*Page images and extracted text*
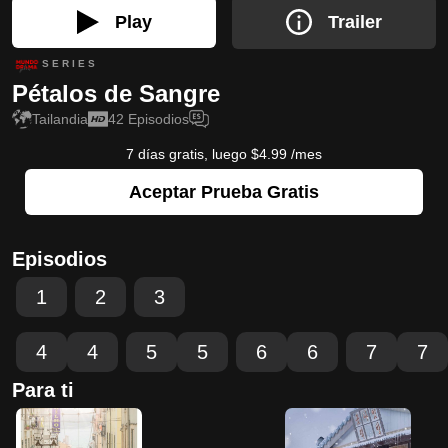
Play
Trailer
S E R I E S
Pétalos de Sangre
Tailandia
42
Episodios
7 días gratis, luego $4.99 /mes
Aceptar Prueba Gratis
Episodios
1
2
3
4
4
5
5
6
6
7
7
Para ti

*BRIEF*
Format every line of extracted text in the records above as a Markdown table with the columns "Row" and "Text", numbering the rows and skipping any blank lines. Leave the pictures out.

*ANSWER SECTION*
| Row | Text |
|---|---|
| 1 | Play |
| 2 | Trailer |
| 3 | S E R I E S |
| 4 | Pétalos de Sangre |
| 5 | Tailandia |
| 6 | 42 |
| 7 | Episodios |
| 8 | 7 días gratis, luego $4.99 /mes |
| 9 | Aceptar Prueba Gratis |
| 10 | Episodios |
| 11 | 1 |
| 12 | 2 |
| 13 | 3 |
| 14 | 4 |
| 15 | 4 |
| 16 | 5 |
| 17 | 5 |
| 18 | 6 |
| 19 | 6 |
| 20 | 7 |
| 21 | 7 |
| 22 | Para ti |